* _EXERCISE_:
Copy the data exactly. Images are to be left out.

***

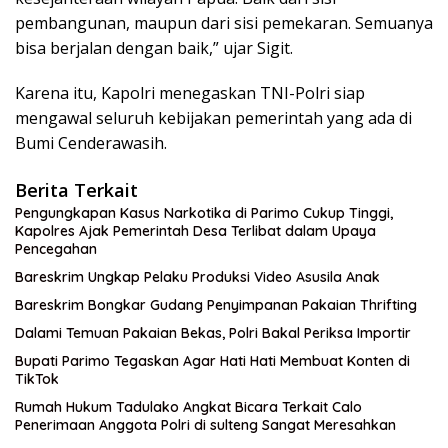
pembangunan, maupun dari sisi pemekaran. Semuanya
bisa berjalan dengan baik,” ujar Sigit.
Karena itu, Kapolri menegaskan TNI-Polri siap
mengawal seluruh kebijakan pemerintah yang ada di
Bumi Cenderawasih.
Berita Terkait
Pengungkapan Kasus Narkotika di Parimo Cukup Tinggi,
Kapolres Ajak Pemerintah Desa Terlibat dalam Upaya
Pencegahan
Bareskrim Ungkap Pelaku Produksi Video Asusila Anak
Bareskrim Bongkar Gudang Penyimpanan Pakaian Thrifting
Dalami Temuan Pakaian Bekas, Polri Bakal Periksa Importir
Bupati Parimo Tegaskan Agar Hati Hati Membuat Konten di
TikTok
Rumah Hukum Tadulako Angkat Bicara Terkait Calo
Penerimaan Anggota Polri di sulteng Sangat Meresahkan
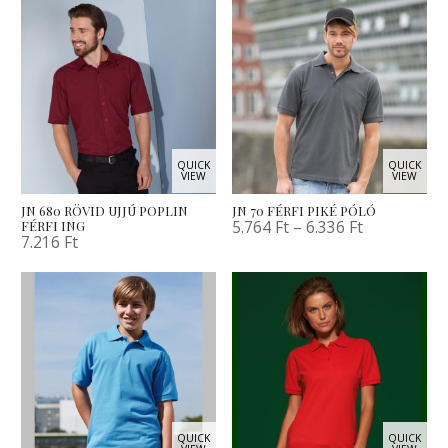
QUICK
QUICK
VIEW
VIEW
JN 680 RÖVID UJJÚ POPLIN
JN 70 FÉRFI PIKÉ PÓLÓ
5.764
Ft
–
6.336
Ft
FÉRFI ING
7.216
Ft
QUICK
QUICK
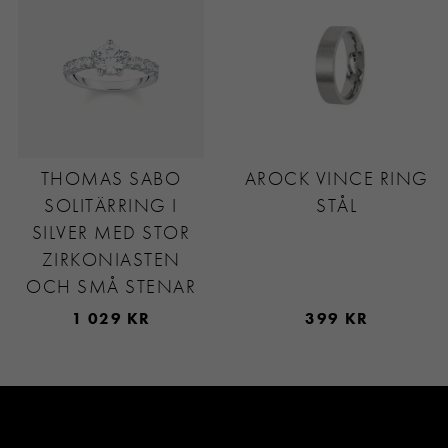
THOMAS SABO
AROCK VINCE RING
SOLITÄRRING I
STÅL
SILVER MED STOR
ZIRKONIASTEN
OCH SMÅ STENAR
1 029 KR
399 KR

***

* _SOLUTION TO THIS TASK_:
pembangunan, maupun dari sisi pemekaran. Semuanya
bisa berjalan dengan baik,” ujar Sigit.
Karena itu, Kapolri menegaskan TNI-Polri siap
mengawal seluruh kebijakan pemerintah yang ada di
Bumi Cenderawasih.
Berita Terkait
Pengungkapan Kasus Narkotika di Parimo Cukup Tinggi,
Kapolres Ajak Pemerintah Desa Terlibat dalam Upaya
Pencegahan
Bareskrim Ungkap Pelaku Produksi Video Asusila Anak
Bareskrim Bongkar Gudang Penyimpanan Pakaian Thrifting
Dalami Temuan Pakaian Bekas, Polri Bakal Periksa Importir
Bupati Parimo Tegaskan Agar Hati Hati Membuat Konten di
TikTok
Rumah Hukum Tadulako Angkat Bicara Terkait Calo
Penerimaan Anggota Polri di sulteng Sangat Meresahkan
QUICK
QUICK
VIEW
VIEW
JN 680 RÖVID UJJÚ POPLIN
JN 70 FÉRFI PIKÉ PÓLÓ
5.764
Ft
–
6.336
Ft
FÉRFI ING
7.216
Ft
QUICK
QUICK
THOMAS SABO
AROCK VINCE RING
SOLITÄRRING I
STÅL
SILVER MED STOR
ZIRKONIASTEN
OCH SMÅ STENAR
1 029 KR
399 KR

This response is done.